■ WHAT IS REQUIRED ■
Recast the text lines from all the rows below as a JSON list of strings, one string per line, with blank lines skipped. Leave the pictures out of your answer.

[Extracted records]
------------------------------------------------
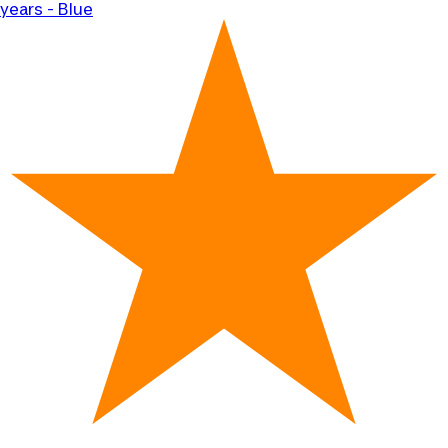
years - Blue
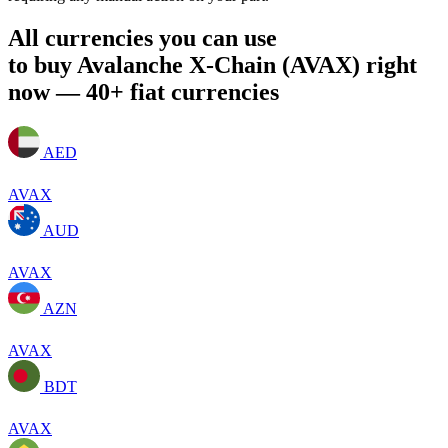
All currencies you can use
to buy Avalanche X-Chain (AVAX) right
now — 40+ fiat currencies
AED
AVAX
AUD
AVAX
AZN
AVAX
BDT
AVAX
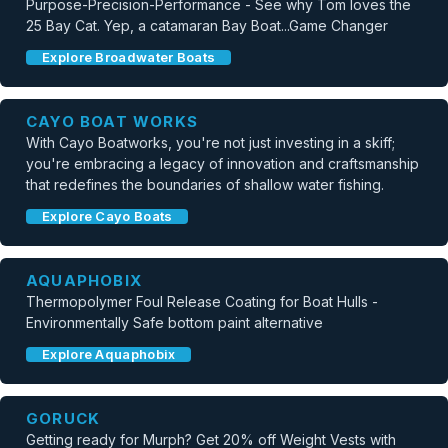
Purpose-Precision-Performance - See why Tom loves the
25 Bay Cat. Yep, a catamaran Bay Boat...Game Changer
Explore Broadwater Boats
CAYO BOAT WORKS
With Cayo Boatworks, you're not just investing in a skiff;
you're embracing a legacy of innovation and craftsmanship
that redefines the boundaries of shallow water fishing.
Explore Cayo Boats
AQUAPHOBIX
Thermopolymer Foul Release Coating for Boat Hulls -
Environmentally Safe bottom paint alternative
Explore Aquaphobix
GORUCK
Getting ready for Murph? Get 20% off Weight Vests with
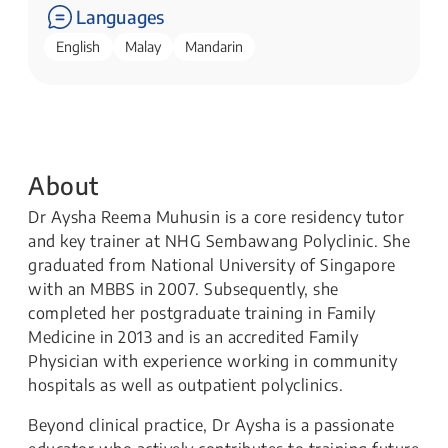
Languages
English
Malay
Mandarin
About
Dr Aysha Reema Muhusin is a core residency tutor
and key trainer at NHG Sembawang Polyclinic. She
graduated from National University of Singapore
with an MBBS in 2007. Subsequently, she
completed her postgraduate training in Family
Medicine in 2013 and is an accredited Family
Physician with experience working in community
hospitals as well as outpatient polyclinics.
Beyond clinical practice, Dr Aysha is a passionate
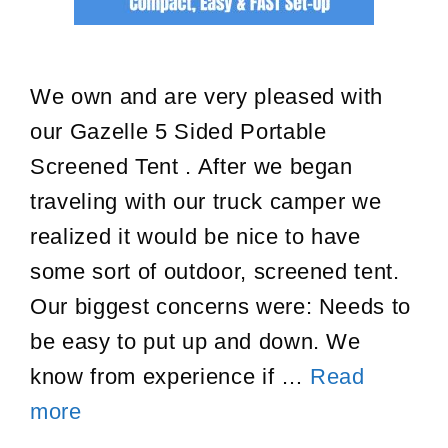
We own and are very pleased with
our Gazelle 5 Sided Portable
Screened Tent . After we began
traveling with our truck camper we
realized it would be nice to have
some sort of outdoor, screened tent.
Our biggest concerns were: Needs to
be easy to put up and down. We
know from experience if …
Read
Gazelle
more
Portable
------------------------------------------------
■ FINAL ANSWER ■
[
  "years - Blue",
  "All currencies you can use",
  "to buy Avalanche X-Chain (AVAX) right",
  "now — 40+ fiat currencies",
  "AED",
  "AVAX",
  "AUD",
  "AVAX",
  "AZN",
  "AVAX",
  "BDT",
  "AVAX",
  "Purpose-Precision-Performance - See why Tom loves the",
  "25 Bay Cat. Yep, a catamaran Bay Boat...Game Changer",
  "Explore Broadwater Boats",
  "CAYO BOAT WORKS",
  "With Cayo Boatworks, you're not just investing in a skiff;",
  "you're embracing a legacy of innovation and craftsmanship",
  "that redefines the boundaries of shallow water fishing.",
  "Explore Cayo Boats",
  "AQUAPHOBIX",
  "Thermopolymer Foul Release Coating for Boat Hulls -",
  "Environmentally Safe bottom paint alternative",
  "Explore Aquaphobix",
  "GORUCK",
  "Getting ready for Murph? Get 20% off Weight Vests with",
  "Languages",
  "English",
  "Malay",
  "Mandarin",
  "About",
  "Dr Aysha Reema Muhusin is a core residency tutor",
  "and key trainer at NHG Sembawang Polyclinic. She",
  "graduated from National University of Singapore",
  "with an MBBS in 2007. Subsequently, she",
  "completed her postgraduate training in Family",
  "Medicine in 2013 and is an accredited Family",
  "Physician with experience working in community",
  "hospitals as well as outpatient polyclinics.",
  "Beyond clinical practice, Dr Aysha is a passionate",
  "We own and are very pleased with",
  "our Gazelle 5 Sided Portable",
  "Screened Tent . After we began",
  "traveling with our truck camper we",
  "realized it would be nice to have",
  "some sort of outdoor, screened tent.",
  "Our biggest concerns were: Needs to",
  "be easy to put up and down. We",
  "know from experience if …",
  "Read",
  "Gazelle",
  "more",
  "Portable"
]